YOUR GOAL
The data must be given again exactly as written, with all images omitted.

[Saved data entries]
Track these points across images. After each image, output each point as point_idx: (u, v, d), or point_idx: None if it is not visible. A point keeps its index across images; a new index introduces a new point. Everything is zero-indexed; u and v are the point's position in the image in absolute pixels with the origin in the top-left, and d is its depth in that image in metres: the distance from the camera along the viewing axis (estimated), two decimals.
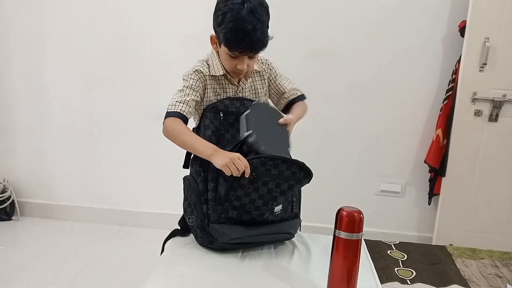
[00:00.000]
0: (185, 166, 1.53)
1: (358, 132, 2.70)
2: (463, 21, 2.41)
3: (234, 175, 1.28)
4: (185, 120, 1.41)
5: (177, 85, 1.48)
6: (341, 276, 1.19)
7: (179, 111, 1.41)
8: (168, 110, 1.43)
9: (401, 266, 1.52)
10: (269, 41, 1.41)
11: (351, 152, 2.74)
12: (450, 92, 2.49)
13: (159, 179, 2.82)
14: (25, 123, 2.86)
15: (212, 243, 1.42)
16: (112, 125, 2.81)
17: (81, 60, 2.75)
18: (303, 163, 1.38)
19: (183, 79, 1.48)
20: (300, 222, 1.56)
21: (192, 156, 1.50)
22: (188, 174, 1.50)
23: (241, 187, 1.34)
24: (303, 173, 1.38)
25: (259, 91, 1.58)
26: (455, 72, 2.47)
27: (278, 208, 1.43)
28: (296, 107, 1.60)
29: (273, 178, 1.35)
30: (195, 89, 1.45)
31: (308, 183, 1.42)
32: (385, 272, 1.45)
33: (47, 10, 2.69)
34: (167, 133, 1.41)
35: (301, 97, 1.64)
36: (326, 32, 2.60)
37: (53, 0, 2.68)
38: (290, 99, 1.63)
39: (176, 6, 2.64)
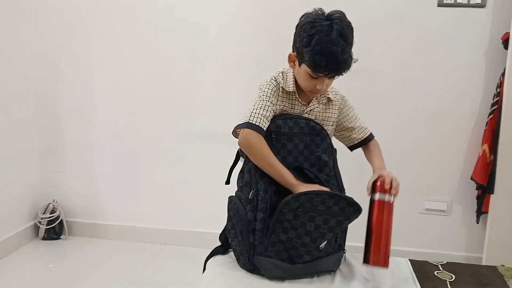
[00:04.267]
0: (228, 182, 1.53)
1: (400, 149, 2.64)
2: (506, 33, 2.34)
3: None
4: (263, 137, 1.39)
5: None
6: (378, 235, 1.38)
7: (262, 127, 1.38)
8: (251, 122, 1.38)
9: (449, 287, 1.46)
10: None
11: (393, 169, 2.65)
12: (496, 106, 2.41)
13: (200, 198, 2.86)
14: (73, 146, 2.99)
15: (253, 271, 1.40)
16: (155, 147, 2.89)
17: (126, 85, 2.86)
18: (352, 198, 1.33)
19: (260, 88, 1.46)
20: (345, 253, 1.50)
21: (240, 180, 1.47)
22: (234, 196, 1.47)
23: (287, 221, 1.30)
24: (352, 209, 1.33)
25: (329, 119, 1.56)
26: (500, 85, 2.39)
27: (323, 245, 1.37)
28: (376, 155, 1.69)
29: (320, 213, 1.30)
30: (273, 102, 1.44)
31: (357, 218, 1.37)
32: None
33: (96, 39, 2.84)
34: (249, 147, 1.38)
35: (371, 137, 1.66)
36: (366, 50, 2.57)
37: (101, 30, 2.82)
38: (361, 138, 1.65)
39: (217, 32, 2.71)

SOLUTION TO THE EXERCISE
Track these points across images. After each image, output each point as point_idx: (u, v, d), or point_idx: None if it is not visible. A point keeps its index across images; a new index introduces a new point. Everything is zero-indexed; u and v are the point's position in the image in absolute pixels with the origin in the top-left, and d is its depth in that image in metres: the distance from the camera along the viewing axis (estimated), two decimals.
[00:00.000]
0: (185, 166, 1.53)
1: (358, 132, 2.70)
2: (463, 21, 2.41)
3: (234, 175, 1.28)
4: (185, 120, 1.41)
5: (177, 85, 1.48)
6: (341, 276, 1.19)
7: (179, 111, 1.41)
8: (168, 110, 1.43)
9: (401, 266, 1.52)
10: (269, 41, 1.41)
11: (351, 152, 2.74)
12: (450, 92, 2.49)
13: (159, 179, 2.82)
14: (25, 123, 2.86)
15: (212, 243, 1.42)
16: (112, 125, 2.81)
17: (81, 60, 2.75)
18: (303, 163, 1.38)
19: (183, 79, 1.48)
20: (300, 222, 1.56)
21: (192, 156, 1.50)
22: (188, 174, 1.50)
23: (241, 187, 1.34)
24: (303, 173, 1.38)
25: (259, 91, 1.58)
26: (455, 72, 2.47)
27: (278, 208, 1.43)
28: (296, 107, 1.60)
29: (273, 178, 1.35)
30: (195, 89, 1.45)
31: (308, 183, 1.42)
32: (385, 272, 1.45)
33: (47, 10, 2.69)
34: (167, 133, 1.41)
35: (301, 97, 1.64)
36: (326, 32, 2.60)
37: (53, 0, 2.68)
38: (290, 99, 1.63)
39: (176, 6, 2.64)
[00:04.267]
0: (228, 182, 1.53)
1: (400, 149, 2.64)
2: (506, 33, 2.34)
3: None
4: (263, 137, 1.39)
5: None
6: (378, 235, 1.38)
7: (262, 127, 1.38)
8: (251, 122, 1.38)
9: (449, 287, 1.46)
10: None
11: (393, 169, 2.65)
12: (496, 106, 2.41)
13: (200, 198, 2.86)
14: (73, 146, 2.99)
15: (253, 271, 1.40)
16: (155, 147, 2.89)
17: (126, 85, 2.86)
18: (352, 198, 1.33)
19: (260, 88, 1.46)
20: (345, 253, 1.50)
21: (240, 180, 1.47)
22: (234, 196, 1.47)
23: (287, 221, 1.30)
24: (352, 209, 1.33)
25: (329, 119, 1.56)
26: (500, 85, 2.39)
27: (323, 245, 1.37)
28: (376, 155, 1.69)
29: (320, 213, 1.30)
30: (273, 102, 1.44)
31: (357, 218, 1.37)
32: None
33: (96, 39, 2.84)
34: (249, 147, 1.38)
35: (371, 137, 1.66)
36: (366, 50, 2.57)
37: (101, 30, 2.82)
38: (361, 138, 1.65)
39: (217, 32, 2.71)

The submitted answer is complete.